Brandon Young

No. 55 – Shandong Honey Badger
- Position: Point guard / shooting guard
- League: National Basketball League

Personal information
- Born: November 16, 1991 (age 34) Baltimore, Maryland, U.S.
- Nationality: American / Bulgarian
- Listed height: 6 ft 4 in (1.93 m)
- Listed weight: 192 lb (87 kg)

Career information
- High school: Collegiate Academy (Washington, D.C.)
- College: DePaul (2010–2014)
- NBA draft: 2014: undrafted
- Playing career: 2015–present

Career history
- 2015: Texas Legends
- 2015–2016: Lavrio
- 2016–2017: Monthey
- 2017–2018: Champville SC
- 2018: Kolossos Rodou
- 2018–2019: Cherkaski Mavpy
- 2019: Lavrio
- 2019–2020: Levski Sofia
- 2020–2021: Kyiv-Basket
- 2021–2022: Trefl Sopot
- 2022: Szolnoki Olajbányász
- 2023–2024: CSKA Sofia
- 2024: Al Ahli Doha
- 2024: MKE Ankaragücü
- 2024–2025: Fos Provence Basket
- 2025–present: Shandong Honey Badger

Career highlights
- Bulgarian Cup winner (2020); Swiss League champion (2017); Swiss League Finals MVP (2017); Swiss Cup winner (2017); Big East All-Rookie Team (2011);

= Brandon Young (basketball) =

American basketball player (born 1991)

Brandon Tyler Young (born November 16, 1991) is an American–Bulgarian professional basketball player for the Shandong Honey Badger of the National Basketball League (NBL). After four years at DePaul University, Young entered the 2014 NBA draft but was not selected in the draft's two rounds.

==College career==
Young chose to play college basketball at DePaul after finishing high school at Friendship Collegiate Academy. At DePaul, he is the only player in program history with at least 1,200 points, 400 assists and 100 three-pointers. He is also the only player in program history with at least 100 assists in all four seasons. In his four seasons in the college, Young scored 102 career games in double-figures and reached double-figures in 81 percent of games (102-of-126). Also he had 31 games of at least 20 points including two games of 30 or more points.

==Professional career==
After going undrafted in the 2014 NBA draft, Young was acquired from the Texas Legends of the NBA Development League on January 14, 2015. He averaged 6 points and 2,2 assists.

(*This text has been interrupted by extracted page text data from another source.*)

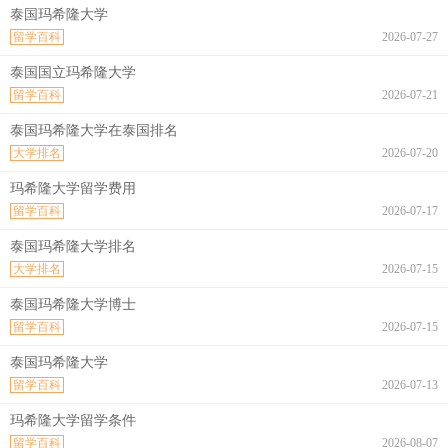
泰国玛希隆大学
留学百科
2026-07-27
泰国国立玛希隆大学
留学百科
2026-07-21
泰国玛希隆大学在泰国排名
大学排名
2026-07-20
玛希隆大学留学费用
留学百科
2026-07-17
泰国玛希隆大学排名
大学排名
2026-07-15
泰国玛希隆大学博士
留学百科
2026-07-15
泰国玛希隆大学
留学百科
2026-07-13
玛希隆大学留学条件
留学百科
2026-08-07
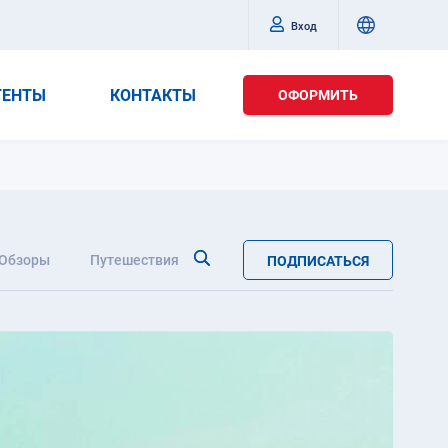
Вход
ГЕНТЫ
КОНТАКТЫ
ОФОРМИТЬ
Обзоры
Путешествия
ПОДПИСАТЬСЯ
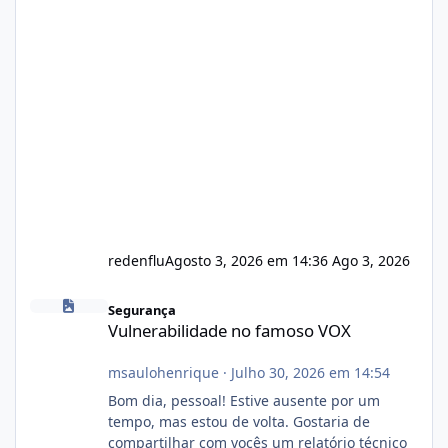
redenflu
Agosto 3, 2026 em 14:36
Ago 3, 2026
Vulnerabilidade no famoso VOX
Segurança
Vulnerabilidade no famoso VOX
msaulohenrique
·
Julho 30, 2026 em 14:54
Bom dia, pessoal! Estive ausente por um
tempo, mas estou de volta. Gostaria de
compartilhar com vocês um relatório técnico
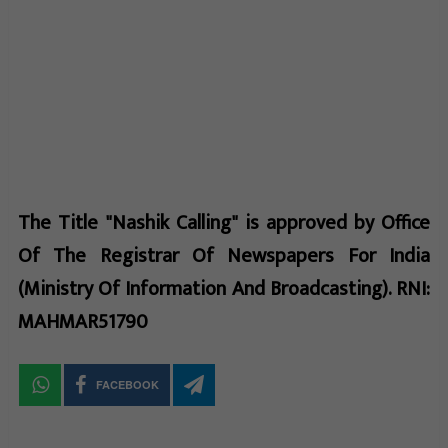
The Title "Nashik Calling" is approved by Office
Of The Registrar Of Newspapers For India
(Ministry Of Information And Broadcasting). RNI:
MAHMAR51790
FACEBOOK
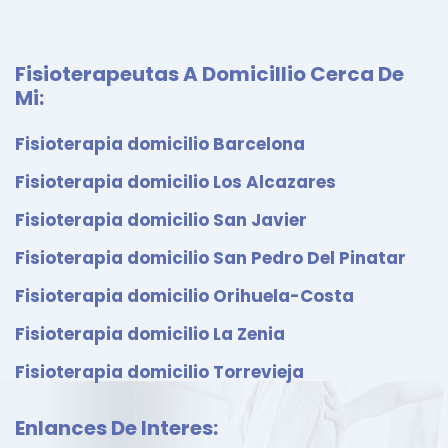
Fisioterapeutas A Domicillio Cerca De
Mi:
Fisioterapia domicilio Barcelona
Fisioterapia domicilio Los Alcazares
Fisioterapia domicilio San Javier
Fisioterapia domicilio San Pedro Del Pinatar
Fisioterapia domicilio Orihuela-Costa
Fisioterapia domicilio La Zenia
Fisioterapia domicilio Torrevieja
Enlances De Interes:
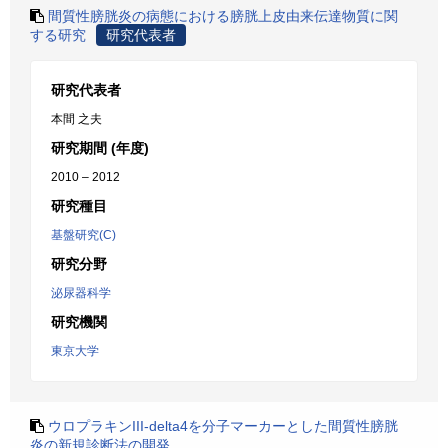
間質性膀胱炎の病態における膀胱上皮由来伝達物質に関
する研究
研究代表者
研究代表者
本間 之夫
研究期間 (年度)
2010 – 2012
研究種目
基盤研究(C)
研究分野
泌尿器科学
研究機関
東京大学
ウロプラキンIII-delta4を分子マーカーとした間質性膀胱
炎の新規診断法の開発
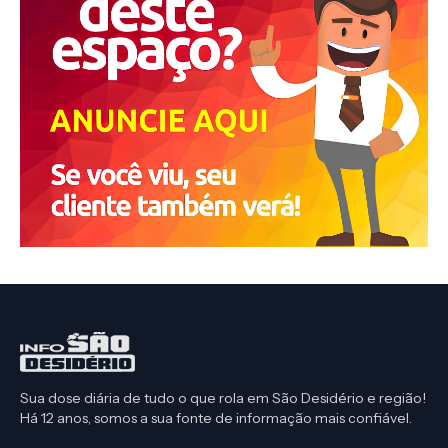
Sua dose diária de tudo o que rola em São Desidério e região!
Há 12 anos, somos a sua fonte de informação mais confiável.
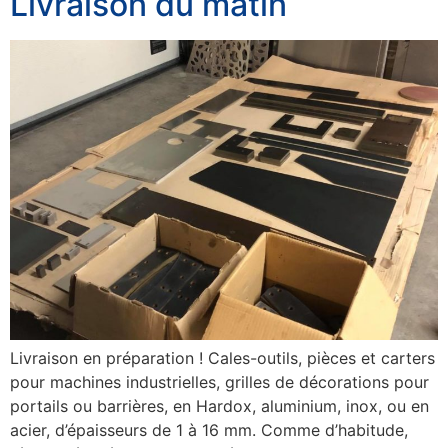
Livraison du matin
Livraison en préparation ! Cales-outils, pièces et carters
pour machines industrielles, grilles de décorations pour
portails ou barrières, en Hardox, aluminium, inox, ou en
acier, d’épaisseurs de 1 à 16 mm. Comme d’habitude,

In September 2015, he signed with Lavrio of the Greek Basket League. He went on to average 12.1 points, 3.1 rebounds, 2.7 assists and 1 steals in 24 games for Lavrio. He re-signed with the team for the 2016–17 season. He left the team after the arrival of Steven Gray at the club. On December 15, he joined BBC Monthey of the Swiss League. With Monthey, Young won the Swiss Cup, scoring 14 points at the final against Fribourg Olympic.

On October 9, 2017, Young signed with Champville of the Lebanese Basketball League. On January 31, 2018, he moved to Kolossos Rodou of the Greek Basket League.

On July 14, 2020, he has signed with Kyiv-Basket of the Ukrainian Basketball SuperLeague.

On June 30, 2021, he has signed with Trefl Sopot of the Polish Basketball League. Young averaged 11.1 points, 3.6 rebounds, 4.8 assists, and 1.3 steals per game. He parted ways with the team on February 17, 2022.

On February 21, 2022, he has signed with Szolnoki Olaj of the Hungarian NB I/A.

He spent almost two seasons in CSKA Sofia, reaching the final of the National Cup with the Bulgarian club and finishing third in the Bulgarian Championship.

In 2024, he started playing for Qatar's Al Ahli Doha. In July of 24, he signed with MKE Ankaragücü. After six months with the turkish side, he moved to french second tier team Fos Provence Basket.